On the way, he worked first as city planner in New York City’s Department of City Planning and later as an urban planning, design, and policy specialist before serving as director of the Northern Manhattan office of Manhattan Borough President (and one-time mayoral candidate) Ruth Messinger. Active in the American Planning Association (APA), he presided over the APA New York Chapter and, concerned about the status of minority practitioners, founded and chaired the committee for African American and Latino planners (later renamed the Committee for Ethnic and Cultural Diversity).

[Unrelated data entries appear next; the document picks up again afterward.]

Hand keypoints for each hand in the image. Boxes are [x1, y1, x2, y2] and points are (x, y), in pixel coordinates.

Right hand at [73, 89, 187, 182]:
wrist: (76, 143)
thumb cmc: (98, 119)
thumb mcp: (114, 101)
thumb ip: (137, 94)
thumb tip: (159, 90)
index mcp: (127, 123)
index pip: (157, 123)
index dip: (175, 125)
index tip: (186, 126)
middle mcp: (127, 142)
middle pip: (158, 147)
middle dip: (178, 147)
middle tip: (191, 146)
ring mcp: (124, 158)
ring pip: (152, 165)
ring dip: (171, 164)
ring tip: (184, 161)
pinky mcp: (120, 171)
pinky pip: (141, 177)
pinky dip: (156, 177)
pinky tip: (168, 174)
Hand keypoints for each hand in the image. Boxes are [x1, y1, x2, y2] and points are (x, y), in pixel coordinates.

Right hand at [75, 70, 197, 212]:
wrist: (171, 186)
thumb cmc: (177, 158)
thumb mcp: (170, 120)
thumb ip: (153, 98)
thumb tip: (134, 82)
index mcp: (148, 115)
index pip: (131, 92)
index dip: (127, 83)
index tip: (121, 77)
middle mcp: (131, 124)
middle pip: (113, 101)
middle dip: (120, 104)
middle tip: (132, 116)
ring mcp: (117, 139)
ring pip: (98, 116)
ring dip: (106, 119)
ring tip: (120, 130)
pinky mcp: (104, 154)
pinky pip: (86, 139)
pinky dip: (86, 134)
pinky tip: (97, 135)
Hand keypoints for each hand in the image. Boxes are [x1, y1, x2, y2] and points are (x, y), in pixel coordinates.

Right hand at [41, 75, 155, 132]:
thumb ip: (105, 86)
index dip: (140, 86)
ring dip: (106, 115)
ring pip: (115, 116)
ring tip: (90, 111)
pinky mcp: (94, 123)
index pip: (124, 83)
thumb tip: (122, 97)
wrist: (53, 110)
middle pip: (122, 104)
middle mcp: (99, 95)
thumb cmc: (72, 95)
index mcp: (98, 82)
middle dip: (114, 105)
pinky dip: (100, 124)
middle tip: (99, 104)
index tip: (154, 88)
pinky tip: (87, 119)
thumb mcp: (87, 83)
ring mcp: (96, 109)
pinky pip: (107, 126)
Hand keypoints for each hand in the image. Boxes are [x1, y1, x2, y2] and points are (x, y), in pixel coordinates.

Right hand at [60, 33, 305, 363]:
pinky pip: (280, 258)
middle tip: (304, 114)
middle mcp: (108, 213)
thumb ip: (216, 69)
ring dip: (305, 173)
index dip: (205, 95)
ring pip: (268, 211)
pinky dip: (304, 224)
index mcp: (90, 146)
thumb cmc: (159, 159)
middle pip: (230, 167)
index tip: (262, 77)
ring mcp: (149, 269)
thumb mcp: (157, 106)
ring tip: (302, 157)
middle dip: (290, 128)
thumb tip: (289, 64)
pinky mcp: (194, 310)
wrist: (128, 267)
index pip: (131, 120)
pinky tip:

Silver has spent most of his career in public service, but between 1997 and 2001 he crossed to the private sector, where he was a project manager and partner in Abeles Phillips Preiss & Shapiro, Inc., a visionary New York-based regional planning firm where he played a key part in the successful development and redevelopment of towns across New York, New Jersey, Pennsylvania, and Connecticut.
He then gained firsthand experience running a public agency as business administrator of the North Jersey city of Irvington, overseeing day-to-day operations of a municipality that counted 8 departments and 600 employees. He served a brief term as deputy planning director of Washington, D.C., before moving to Raleigh.
All together, Silver has worked in more than 50 jurisdictions and is noted among his peers as a creative thinker and problem solver, having been in the midst of many cutting-edge trends and visionary plans, such as Harlem on the River and the recovery of neighborhoods in Philadelphia and Washington.
In the full-text article, he shares his views on planning and racial topics in his profession, where, as of 2004, a tiny 2.7 percent of self-identified planners were African American, compared to 2.2 percent Latino/Hispanic, 2.9 percent Asian, and 0.4 percent Native American. (The numbers are even lower when you count only certified planners.)